Short-Sellers: The Limits Of SIR In Measuring Sentiment

Updated on

While individual investors may pour money into the hot stock of the moment and pull it back out at the first time of trouble, short-selling is still mostly the domain of sophisticated investors, so when a stock’s short-interest ratio (SIR) starts going up there’s good reason to start looking for problems. But it turns out that the supply of lendable shares often constrains the market, keeping SIR at low levels even when actual short interest is high.

“Even in the most liquid equity market in the world, the pool of readily borrowable shares can be a frequently binding constraint to informational arbitrage,” write M.D. Beneish, C.M.C. Lee, and D.C. Nichols in their recent paper In Short Supply: Short-Sellers and Stock Returns.

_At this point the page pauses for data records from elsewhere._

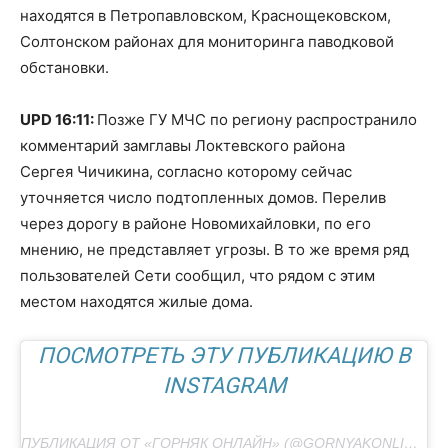
находятся в Петропавловском, Краснощековском,
Солтонском районах для мониторинга паводковой
обстановки.
UPD 16:11:
Позже ГУ МЧС по региону распространило
комментарий замглавы Локтевского района
Сергея Чичикина, согласно которому сейчас
уточняется число подтопленных домов. Перелив
через дорогу в районе Новомихайловки, по его
мнению, не представляет угрозы. В то же время ряд
пользователей Сети сообщил, что рядом с этим
местом находятся жилые дома.
ПОСМОТРЕТЬ ЭТУ ПУБЛИКАЦИЮ В
INSTAGRAM
ПУБЛИКАЦИЯ ОТ «ГОРНЯК ОНЛАЙН» (@GORNYAKONLINE)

Supply constraints keep SIR low when stocks are overpriced

Using data from more than 100 institutional lenders spanning from 2004 to 2013, the researchers were able to put together an aggregate view of a market that’s been hard to analyze because of the lack of a centralized clearinghouse. They found that on average, stocks have about 20% of outstanding shares readily available for lending at any one time, but the with a lot of variation from stock to stock, and falling to 10% is enough to create a supply constraint in many situations.

Short-Sellers SIR

Borrowing costs are higher for small-caps, high volatility stocks, and stocks with recent negative returns, all of which seems pretty clear. Borrowing costs also go up when the level of institutional ownership is low or the stock price is low, presumably because it’s harder to coordinate lending of these cheap stocks in the OTC market, or when stocks seem overpriced.

“Both borrow costs and the supply of lendable shares, are impacted by the accounting characteristics associated with pricing anomalies. In general, borrow costs are higher when these characteristics indicate the firm is overvalued,” write Beneish, Lee, and Nichols.

Short-Sellers SIR

In other words, when a fundamental investor would be most interested in shorting a stock, there won’t be enough supply to go around and the borrowing costs might be too high to go through with the deal, and SIR will remain low even despite a change in sentiment. In some cases, they found that an SIR of just 5% could signal a nearly full utilization.

Short-Sellers SIR

Policymakers shouldn’t impede short selling

Beneish, Lee, and Nichols also found that a shortage in lendable shares impairs price efficiency because negative sentiment isn’t being expressed in the way that other market participants expect, and therefore isn’t getting priced in. Lots of people have a knee-jerk, anti-short bias, but they argue that policy makers should be careful not to limit the supply of lendable shares (intentionally or unintentionally) or they risk inflating stock prices and setting investors up for a sharp correction.